«Восемнадцатое брюмера» Вейдемейер напечатал в тысяче экземпляров, из которых он отправил в Европу приблизительно треть, но не все это количество поступило в книжные магазины; часть экземпляров партийные друзья распространили в Англии и на Рейне. Даже «радикальные» книгопродавцы не соглашались распространять столь «несвоевременное» произведение. Точно так же трудно было сбыть с рук английский перевод «Восемнадцатого брюмера», сделанный Пипером и проредактированный Энгельсом.
Трудность найти издателя увеличивалась для Маркса еще вследствие того, что непосредственно вслед за бонапартистским переворотом последовал процесс кёльнских коммунистов.

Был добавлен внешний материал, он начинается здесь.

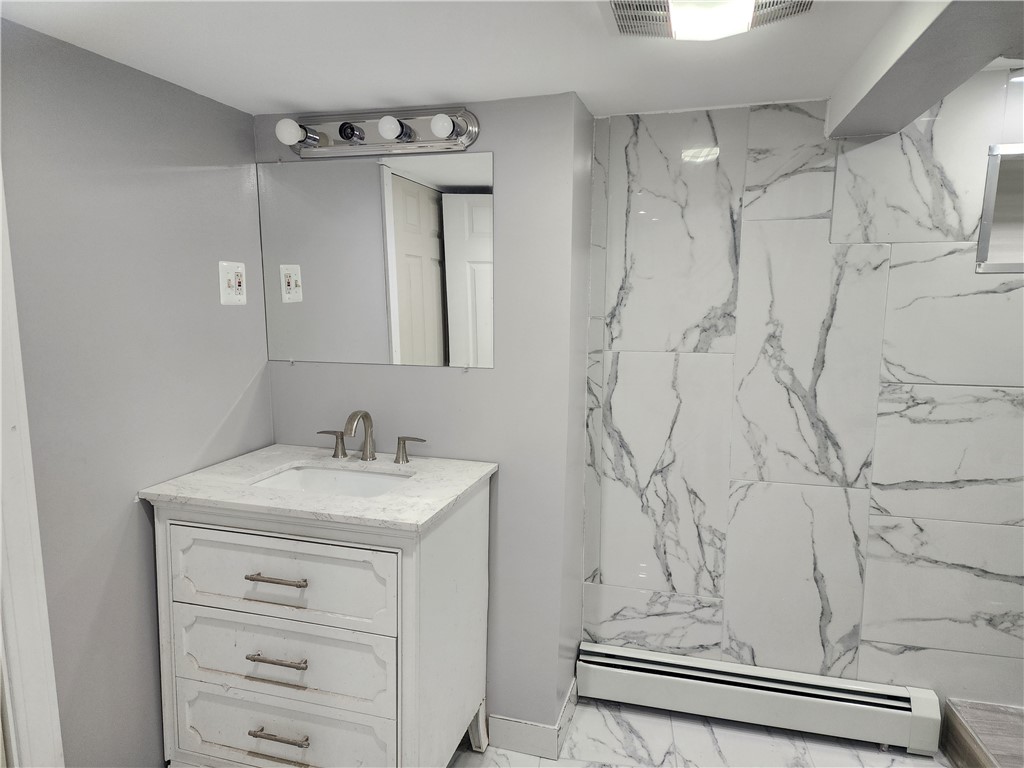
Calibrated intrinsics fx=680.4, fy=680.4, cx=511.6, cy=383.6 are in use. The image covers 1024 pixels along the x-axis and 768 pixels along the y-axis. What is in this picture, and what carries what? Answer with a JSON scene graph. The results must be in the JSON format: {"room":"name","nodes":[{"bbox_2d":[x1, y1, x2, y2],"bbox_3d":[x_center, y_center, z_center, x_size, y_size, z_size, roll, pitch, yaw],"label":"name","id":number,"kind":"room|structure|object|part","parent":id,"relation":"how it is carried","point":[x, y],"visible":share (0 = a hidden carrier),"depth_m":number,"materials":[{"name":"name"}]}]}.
{"room":"bathroom","nodes":[
{"label":"bathroom","id":0,"kind":"room"},
{"bbox_2d":[0,17,272,767],"bbox_3d":[-1.127,0.254,1.354,0.125,2.010,2.055,3,9,15],"label":"left wall","id":1,"kind":"structure","parent":0,"point":[230,317],"depth_m":1.67,"materials":[{"name":"grey paint"}]},
{"bbox_2d":[0,167,64,765],"bbox_3d":[-1.168,0.287,1.005,0.138,2.101,0.941,3,9,15],"label":"door frame","id":2,"kind":"structure","parent":1,"relation":"attached to","point":[1,429],"depth_m":1.39,"materials":[{"name":"white paint"}]},
{"bbox_2d":[218,261,246,304],"bbox_3d":[-0.831,-0.303,2.040,0.011,0.125,0.114,3,9,15],"label":"wall outlet","id":3,"kind":"object","parent":1,"relation":"attached to","point":[234,280],"visible":0.99,"depth_m":2.03,"materials":[{"name":"white plastic"}]},
{"bbox_2d":[254,96,590,737],"bbox_3d":[-0.328,0.135,2.261,1.072,1.982,0.204,3,9,15],"label":"back wall","id":4,"kind":"structure","parent":0,"point":[486,375],"depth_m":2.08,"materials":[{"name":"grey paint"}]},
{"bbox_2d":[257,150,494,369],"bbox_3d":[-0.429,-0.374,2.096,0.761,0.641,0.009,3,9,15],"label":"mirror","id":5,"kind":"object","parent":4,"relation":"attached to","point":[418,192],"visible":0.99,"depth_m":2.09,"materials":[{"name":"mirror"}]},
{"bbox_2d":[272,105,480,159],"bbox_3d":[-0.416,-0.736,1.967,0.642,0.118,0.147,3,9,15],"label":"vanity light","id":6,"kind":"object","parent":4,"relation":"attached to","point":[437,145],"visible":0.98,"depth_m":1.98,"materials":[{"name":"silver metal"}]},
{"bbox_2d":[488,678,578,757],"bbox_3d":[-0.043,1.077,2.300,0.511,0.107,0.350,3,9,15],"label":"baseboard","id":7,"kind":"structure","parent":4,"relation":"attached to","point":[509,721],"depth_m":2.13,"materials":[{"name":"white paint"}]},
{"bbox_2d":[0,0,996,122],"bbox_3d":[0.275,-0.708,0.844,3.081,0.106,2.768,3,9,15],"label":"ceiling","id":8,"kind":"structure","parent":0,"point":[289,95],"depth_m":1.57,"materials":[{"name":"white paint"}]},
{"bbox_2d":[606,0,811,40],"bbox_3d":[0.355,-0.695,1.217,0.365,0.071,0.360,3,9,15],"label":"ceiling light","id":9,"kind":"object","parent":8,"relation":"attached to","point":[622,16],"visible":0.99,"depth_m":1.27,"materials":[{"name":"white plastic"}]},
{"bbox_2d":[823,0,1023,138],"bbox_3d":[0.748,-0.633,0.984,0.235,0.145,1.961,3,9,15],"label":"ceiling beam","id":10,"kind":"structure","parent":8,"relation":"attached to","point":[916,48],"depth_m":1.34,"materials":[{"name":"grey paint"}]},
{"bbox_2d":[450,697,950,767],"bbox_3d":[0.171,1.365,1.029,3.357,0.100,3.019,3,9,15],"label":"floor","id":11,"kind":"structure","parent":0,"point":[662,766],"depth_m":2.16,"materials":[{"name":"white tile"}]},
{"bbox_2d":[145,473,494,767],"bbox_3d":[-0.502,0.720,1.948,0.780,0.900,0.590,3,9,15],"label":"vanity cabinet","id":12,"kind":"object","parent":11,"relation":"on","point":[365,541],"visible":0.89,"depth_m":1.71,"materials":[{"name":"white paint"}]},
{"bbox_3d":[-0.566,0.468,1.646,0.150,0.012,0.049,3,9,15],"label":"drawer pull","id":13,"kind":"part","parent":12,"relation":"part of","materials":[{"name":"silver metal"}]},
{"bbox_3d":[-0.575,0.674,1.675,0.147,0.012,0.047,3,9,15],"label":"drawer pull","id":14,"kind":"part","parent":12,"relation":"part of","materials":[{"name":"silver metal"}]},
{"bbox_3d":[-0.581,0.877,1.713,0.152,0.012,0.046,3,9,15],"label":"drawer pull","id":15,"kind":"part","parent":12,"relation":"part of","materials":[{"name":"metal"}]},
{"bbox_3d":[-0.588,0.479,1.683,0.580,0.206,0.032,3,9,15],"label":"drawer","id":16,"kind":"part","parent":12,"relation":"part of","materials":[{"name":"white wood"}]},
{"bbox_3d":[-0.601,0.690,1.731,0.587,0.200,0.038,3,9,15],"label":"drawer","id":17,"kind":"part","parent":12,"relation":"part of","materials":[{"name":"white wood"}]},
{"bbox_3d":[-0.609,0.922,1.779,0.577,0.183,0.036,3,9,15],"label":"drawer","id":18,"kind":"part","parent":12,"relation":"part of","materials":[{"name":"white wood"}]},
{"bbox_2d":[138,444,496,531],"bbox_3d":[-0.497,0.266,1.915,0.778,0.028,0.588,3,9,15],"label":"countertop","id":19,"kind":"structure","parent":12,"relation":"on","point":[412,521],"depth_m":1.77,"materials":[{"name":"white stone"}]},
{"bbox_2d":[252,464,413,498],"bbox_3d":[-0.494,0.354,1.905,0.466,0.140,0.347,3,9,15],"label":"sink","id":20,"kind":"object","parent":19,"relation":"in","point":[319,472],"visible":0.31,"depth_m":2.04,"materials":[{"name":"white ceramic"}]},
{"bbox_2d":[315,408,427,463],"bbox_3d":[-0.442,0.151,2.043,0.375,0.164,0.139,3,9,15],"label":"faucet","id":21,"kind":"object","parent":19,"relation":"on","point":[365,414],"visible":0.99,"depth_m":2.06,"materials":[{"name":"silver metal"}]},
{"bbox_3d":[-0.556,0.180,2.097,0.084,0.072,0.048,3,9,15],"label":"handle","id":22,"kind":"part","parent":21,"relation":"part of","materials":[{"name":"metal"}]},
{"bbox_3d":[-0.304,0.194,2.045,0.082,0.075,0.046,3,9,15],"label":"handle","id":23,"kind":"part","parent":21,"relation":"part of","materials":[{"name":"silver metal"}]},
{"bbox_3d":[-0.114,1.081,2.153,0.059,0.151,0.057,3,9,15],"label":"leg","id":24,"kind":"part","parent":12,"relation":"part of","materials":[{"name":"white wood"}]},
{"bbox_2d":[943,700,1023,767],"bbox_3d":[1.684,1.146,1.746,0.815,0.176,0.736,3,9,15],"label":"wooden step","id":25,"kind":"object","parent":11,"relation":"on","point":[976,719],"visible":0.99,"depth_m":2.02,"materials":[{"name":"grey wood"}]},
{"bbox_2d":[582,72,1023,712],"bbox_3d":[1.358,0.129,2.091,2.336,2.060,0.132,3,9,15],"label":"tiled wall","id":26,"kind":"structure","parent":0,"point":[641,364],"depth_m":2.12,"materials":[{"name":"white tile"}]},
{"bbox_2d":[578,642,940,756],"bbox_3d":[0.774,1.032,2.255,1.112,0.183,0.071,3,9,15],"label":"baseboard heater","id":27,"kind":"object","parent":26,"relation":"attached to","point":[677,661],"visible":0.99,"depth_m":2.21,"materials":[{"name":"white metal"}]},
{"bbox_2d":[976,143,1023,273],"bbox_3d":[1.601,-0.478,1.906,0.560,0.363,0.135,3,9,15],"label":"shower niche","id":28,"kind":"object","parent":26,"relation":"in","point":[986,226],"visible":0.85,"depth_m":1.98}
]}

Процесс кёльнских коммунистов
Со времени арестов, произведенных в мае 1851 г., Маркс с живейшим участием следил за ходом следствия; но оно останавливалось на каждом шагу «за недостатком объективных оснований для обвинения», как это было признано даже обвинительной камерой кёльнского апелляционного суда, — и поэтому пока мало что приходилось предпринимать. Одиннадцати подсудимым ничего нельзя было поставить в вину, кроме участия в тайном обществе пропаганды, а за это по уголовному уложению не полагалось никакого наказания.

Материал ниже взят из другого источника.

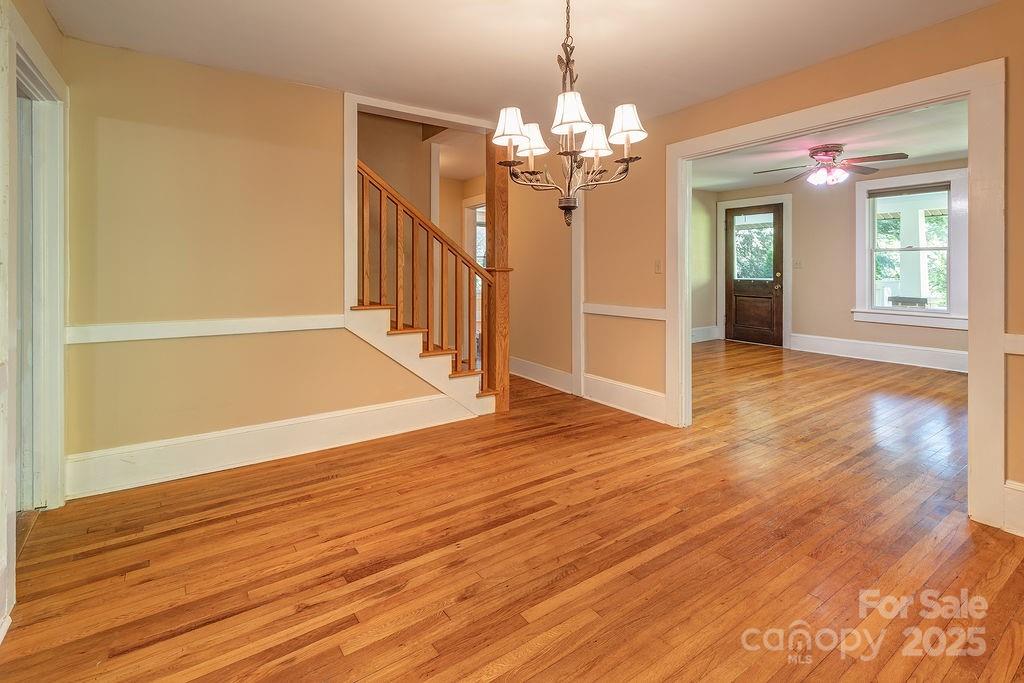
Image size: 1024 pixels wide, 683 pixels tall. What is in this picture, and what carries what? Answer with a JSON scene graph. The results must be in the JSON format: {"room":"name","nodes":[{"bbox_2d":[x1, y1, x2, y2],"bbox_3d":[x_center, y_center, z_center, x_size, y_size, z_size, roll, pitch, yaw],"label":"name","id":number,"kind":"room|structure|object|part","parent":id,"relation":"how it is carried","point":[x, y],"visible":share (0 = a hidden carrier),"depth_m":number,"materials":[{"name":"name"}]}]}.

Но, по желанию короля, «драгоценному» Штиберу предложено было дать «образчик своего искусства» и разыграть перед прусской публикой давно желанное представление раскрытого (и главное) наказанного заговора, а Штибер был слишком хороший патриот, чтобы не исполнить желание своего повелителя и короля. Он достойным образом начал с кражи со взломом, приказав одному из своих агентов взломать письменный стол некоего Освальда Дитца, бывшего секретаря в обособившемся союзе Виллиха. Своим верным полицейским чутьем Штибер понял, что неосторожная и необдуманная деятельность этого союза откроет для его возвышенной миссии такие шансы на успех, каких тщетно было ждать от «партии Маркса».

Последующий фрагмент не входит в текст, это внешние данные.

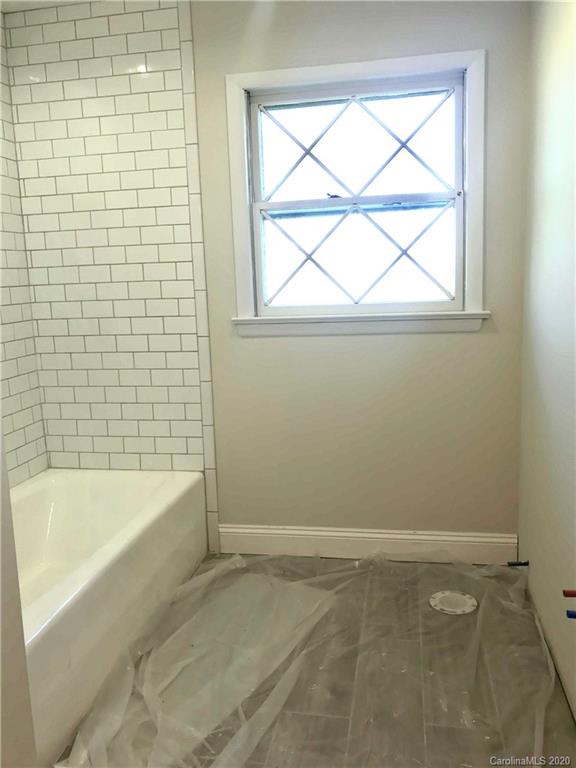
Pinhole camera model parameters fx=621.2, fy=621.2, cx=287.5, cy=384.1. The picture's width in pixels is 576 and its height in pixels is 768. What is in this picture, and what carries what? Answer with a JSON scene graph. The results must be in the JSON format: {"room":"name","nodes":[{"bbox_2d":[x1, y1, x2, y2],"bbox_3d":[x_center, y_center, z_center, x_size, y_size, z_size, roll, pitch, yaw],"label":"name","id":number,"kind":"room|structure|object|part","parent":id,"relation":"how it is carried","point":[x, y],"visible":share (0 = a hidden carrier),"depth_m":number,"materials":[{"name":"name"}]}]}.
{"room":"bathroom","nodes":[
{"label":"bathroom","id":0,"kind":"room"},
{"bbox_2d":[0,422,37,767],"bbox_3d":[-0.747,0.015,0.876,0.303,2.333,0.886,0,10,10],"label":"left wall","id":1,"kind":"structure","parent":0,"point":[0,578],"depth_m":1.23,"materials":[{"name":"white paint"}]},
{"bbox_2d":[0,8,47,486],"bbox_3d":[-1.344,-0.311,2.011,0.022,2.344,1.699,0,10,10],"label":"left wall","id":2,"kind":"structure","parent":0,"point":[8,404],"depth_m":2.73,"materials":[{"name":"white tile"}]},
{"bbox_2d":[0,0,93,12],"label":"ceiling","id":3,"kind":"structure","parent":0,"point":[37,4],"depth_m":2.61,"materials":[{"name":"white paint"}]},
{"bbox_2d":[6,0,530,546],"bbox_3d":[-0.110,-0.420,2.759,2.275,2.464,0.148,0,10,10],"label":"back wall","id":4,"kind":"structure","parent":0,"point":[478,342],"depth_m":2.67,"materials":[{"name":"paint"}]},
{"bbox_2d":[2,0,211,508],"bbox_3d":[-0.810,-0.564,2.792,0.763,2.203,0.011,0,10,10],"label":"wall tile","id":5,"kind":"object","parent":4,"relation":"attached to","point":[185,449],"visible":0.94,"depth_m":2.76,"materials":[{"name":"tile"}]},
{"bbox_2d":[223,46,488,334],"bbox_3d":[0.280,-0.776,2.639,1.065,1.094,0.159,0,10,10],"label":"window","id":6,"kind":"structure","parent":4,"relation":"in","point":[317,79],"depth_m":2.62,"materials":[{"name":"white paint"}]},
{"bbox_3d":[0.287,-0.541,2.664,0.884,0.507,0.044,0,10,10],"label":"sash","id":7,"kind":"part","parent":6,"relation":"part of","materials":[{"name":"white paint"}]},
{"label":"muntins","id":8,"kind":"part","parent":6,"relation":"part of","materials":[{"name":"metal"}]},
{"bbox_3d":[0.276,-0.973,2.638,0.780,0.464,0.037,0,10,10],"label":"sash","id":9,"kind":"part","parent":6,"relation":"part of","materials":[{"name":"white paint"}]},
{"bbox_2d":[214,525,518,563],"bbox_3d":[0.331,0.721,2.815,1.341,0.134,0.016,0,10,10],"label":"baseboard","id":10,"kind":"structure","parent":4,"relation":"attached to","point":[263,544],"depth_m":2.80,"materials":[{"name":"white paint"}]},
{"bbox_2d":[54,552,575,767],"bbox_3d":[-0.347,1.094,1.528,2.536,0.108,3.237,0,10,10],"label":"floor","id":11,"kind":"structure","parent":0,"point":[565,726],"depth_m":1.97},
{"bbox_2d":[9,467,209,765],"bbox_3d":[-0.914,0.743,2.231,0.796,0.400,1.566,0,10,10],"label":"bathtub","id":12,"kind":"object","parent":11,"relation":"on","point":[116,488],"visible":0.87,"depth_m":2.30,"materials":[{"name":"white plastic"}]},
{"bbox_2d":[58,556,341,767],"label":"plastic sheet","id":13,"kind":"object","parent":11,"relation":"on","point":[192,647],"visible":0.92,"depth_m":2.01,"materials":[{"name":"plastic"}]},
{"bbox_2d":[429,590,477,614],"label":"toilet flange","id":14,"kind":"object","parent":11,"relation":"in","point":[437,599],"visible":0.94,"depth_m":2.41,"materials":[{"name":"white plastic"}]},
{"bbox_2d":[517,0,575,718],"bbox_3d":[0.755,-0.165,1.096,0.143,2.440,3.061,0,10,10],"label":"right wall","id":15,"kind":"structure","parent":0,"point":[548,186],"depth_m":2.05,"materials":[{"name":"paint"}]},
{"bbox_2d":[507,560,528,566],"bbox_3d":[0.930,0.725,2.516,0.080,0.027,0.024,0,10,10],"label":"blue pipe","id":16,"kind":"object","parent":15,"relation":"attached to","point":[519,563],"visible":0.97,"depth_m":2.51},
{"bbox_2d":[563,589,575,596],"bbox_3d":[0.772,0.547,1.611,0.113,0.036,0.021,0,10,10],"label":"red pipe","id":17,"kind":"object","parent":15,"relation":"attached to","point":[573,594],"visible":0.99,"depth_m":1.61,"materials":[{"name":"red plastic"}]},
{"bbox_2d":[565,609,575,618],"bbox_3d":[0.774,0.599,1.608,0.099,0.025,0.021,0,10,10],"label":"blue pipe","id":18,"kind":"object","parent":15,"relation":"attached to","point":[570,617],"visible":1,"depth_m":1.61,"materials":[{"name":"blue plastic"}]}
]}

Ему действительно удалось с помощью выкраденных бумаг, при содействии всяческих провокаторов и путем разных полицейских хитростей (причем ему деятельно помогала бонапартовская полиция накануне государственного переворота), сфабриковать «Немецко-французский заговор в Париже». Это привело в феврале 1852 г. к осуждению парижским судом присяжных нескольких несчастных немецких рабочих к более или менее продолжительному тюремному заключению. Но при всем искусстве Штибера ему не удалось установить какую-либо связь этого дела с кёльнскими подсудимыми; на них не падало и тени доказательств виновности из всего «Немецко-французского заговора».
Напротив того, благодаря парижскому процессу резче обнаружилась рознь между «партией Маркса» и «партией Виллиха — Шаппера». Весною и летом 1852 г. трения между партиями усилились, особенно в виду того, что Виллих был по-прежнему заодно с Кинкелем, а возвращение последнего из Америки вновь раздуло прежние ссоры среди эмигрантов. Кинкелю не удалось собрать 20 000 талеров, которые должны были послужить основой для революционного национального займа; он собрал лишь около половины этой суммы, и демократические эмигранты не только ломали себе головы, но и расшибали их друг другу, обсуждая вопрос, как использовать эти деньги. Наконец решено было вложить 1000 фунтов — остальное ушло на путевые издержки и иные расходы — в вестминстерский банк, как фонд для первого временного правительства. Такой цели деньги Кинкеля никогда не послужили, но пятнадцать лет спустя — и в этом примиряющий конец всей авантюры — эти деньги помогли немецкой социал-демократической печати справиться со многими затруднениями на первых ее шагах.
В то время как еще бушевали распри из-за этого клада Нибелунгов, Маркс и Энгельс охарактеризовали героев борьбы в нескольких набросках пером, к сожалению не сохранившихся для потомства. Сделали они это по предложению венгерского полковника Банья, который явился к ним в качестве директора полиции венгерской эмиграции и предъявил патент на это звание, изготовленный собственноручно Кошутом. В действительности Банья был международный сыщик, выступивший как таковой именно в этом случае: доверенную ему Марксом рукопись, которая предназначалась для одного берлинского издателя, он передал прусскому правительству. Маркс немедленно разоблачил обманщика, послав в нью-йоркскую уголовную газету донесение за своей подписью, но рукопись пропала и так и осталась неразысканной до сих пор. Если прусское правительство стремилось овладеть рукописью, чтобы извлечь из нее материал для кёльнского процесса, то это были тщетные усилия любви.